Reinaldo Suárez, padre de Tobías, el niño de 12 años que desapareció tras ser arrastrado por un raudal en San Lorenzo, denunció en las primeras horas de este sábado una presunta falta de acompañamiento y continuidad en la búsqueda por parte de las autoridades.
El hombre, junto con otros familiares, se trasladó hasta la zona de Kokuere, en las inmediaciones del barrio San Blas de Capiatá, donde desemboca el caudal proveniente del raudal y del arroyo San Lorenzo.
“Nos dejaron a las 23:00 al costado de Aratirí, diciendo que a las 04:00 iban a iniciar la búsqueda con buzos que se presentarían. Yo estuve toda la noche en el lugar, me fui a cambiar de ropa y regresé, pero jamás aparecieron”, denunció el padre en conversación con Telefuturo.
Alrededor de las 07:30, el hombre aseguró que continuaban solos con la búsqueda, sin apoyo de las autoridades.
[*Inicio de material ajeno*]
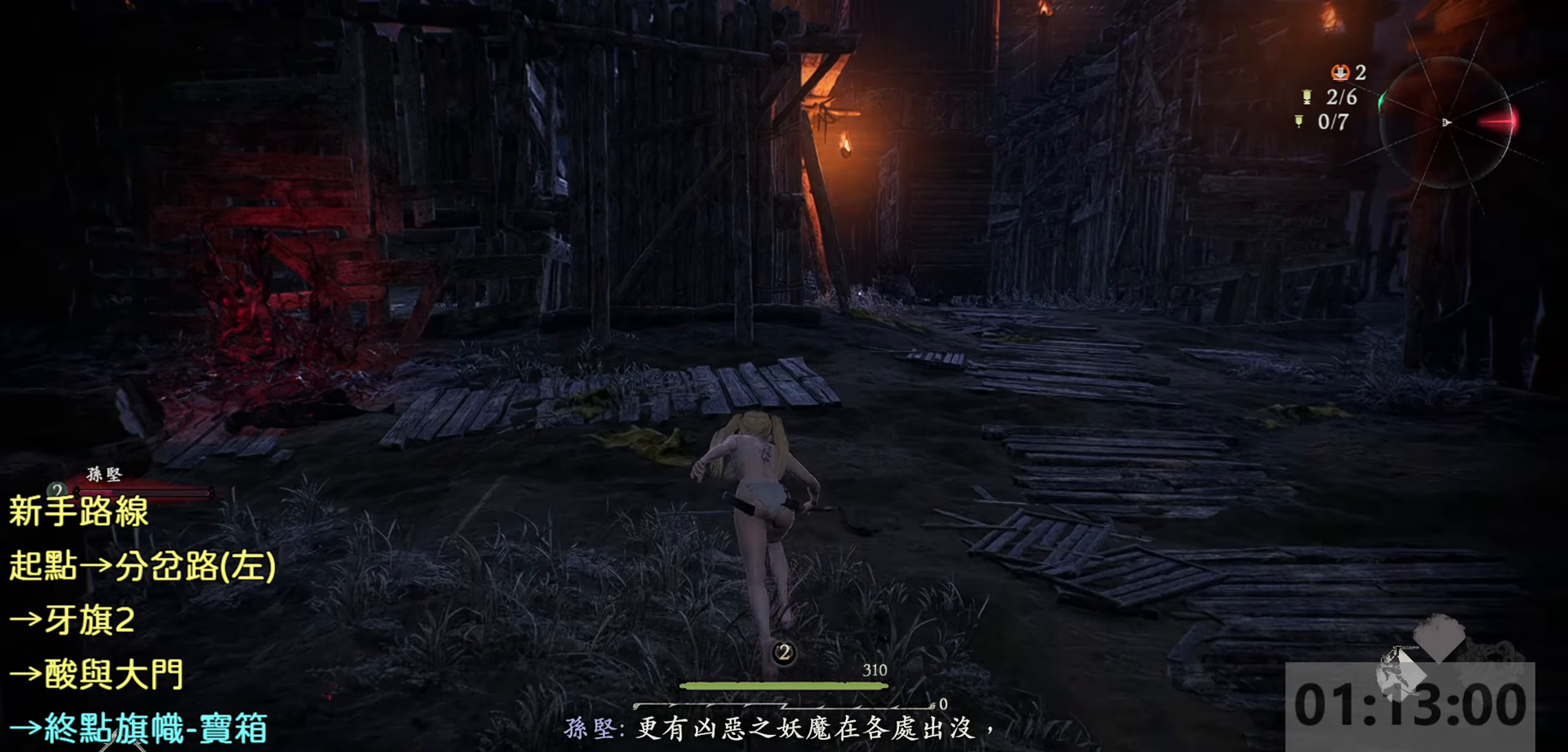
{"buttons": [], "left_stick": "up", "right_stick": "center", "events": []}
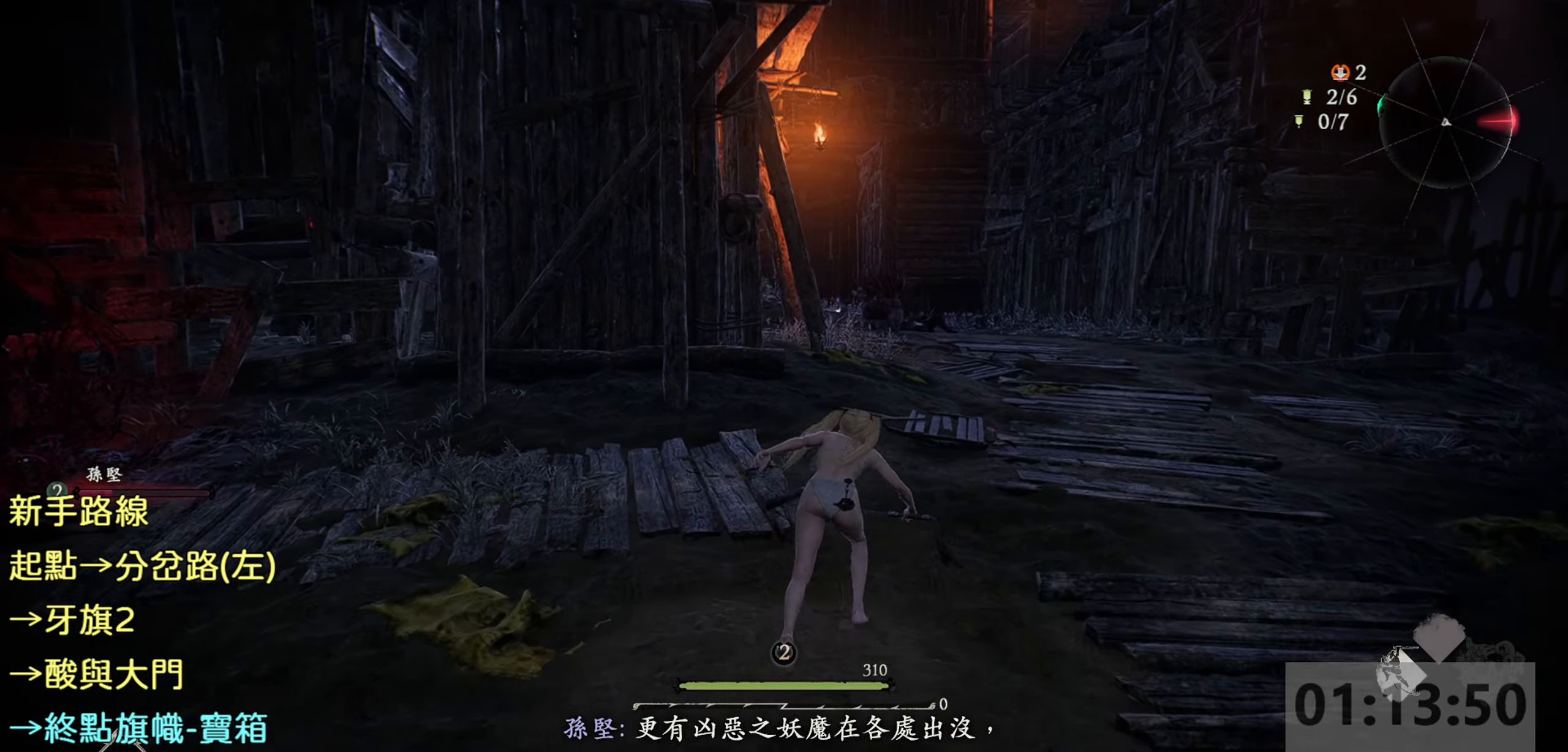
{"buttons": [], "left_stick": "up", "right_stick": "left", "events": [[333, "right_stick", "left"]]}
“El abandono de las autoridades es una pena, es una vergüenza que estemos buscando a una criatura sin saber si la encontraremos con vida. Pero si la encontramos, será bienvenido”, expresó con angustia.
Suárez manifestó sentirse decepcionado y abandonado, y afirmó que continuaban la búsqueda sin herramientas.
“Estamos avanzando sin herramientas, sin nada, con palos en la mano”, relató.
El padre también indicó que intentó comunicarse con el sistema de emergencias 911 y el servicio 137, sin obtener respuestas. Asimismo, señaló que bomberos y rescatistas le habían informado que cerca de 150 personas participarían en el operativo, lo que finalmente no ocurrió.
Reclamo tras comentarios y declaraciones de Codeni
Luego de que circulara en redes sociales que el niño vendía empanadas en las calles, el padre pidió respeto hacia su familia.
“Quiero dirigirme a las personas que envían mensajes desagradables. Que respeten el dolor de un padre y de una familia, que no divulguen cosas que no saben”, manifestó.
En relación con declaraciones de representantes de la Consejería Municipal por los Derechos del Niño, Niña y Adolescente (Codeni), quienes señalaron que existió una intervención previa debido a que el menor trabajaba en la vía pública, Suárez calificó esas afirmaciones como irresponsables.
“Como defensora de la Codeni, tenía que haber venido a apoyar la búsqueda de mi hijo, no a dejarme intranquilo con sus declaraciones”, cuestionó.
El hombre explicó que su familia trabaja diariamente para el sustento del hogar y defendió las condiciones en las que viven sus hijos.
Finalmente, indicó que no precisó si el menor estaba vendiendo empanadas al momento de su desaparición, aunque confirmó que su familia es conocida en la zona por esa actividad y que existen imágenes de circuito cerrado que muestran al niño antes del hecho.
También afirmó que, una vez que encuentre a su hijo, buscará aclarar la situación y responder a las acusaciones realizadas en su contra.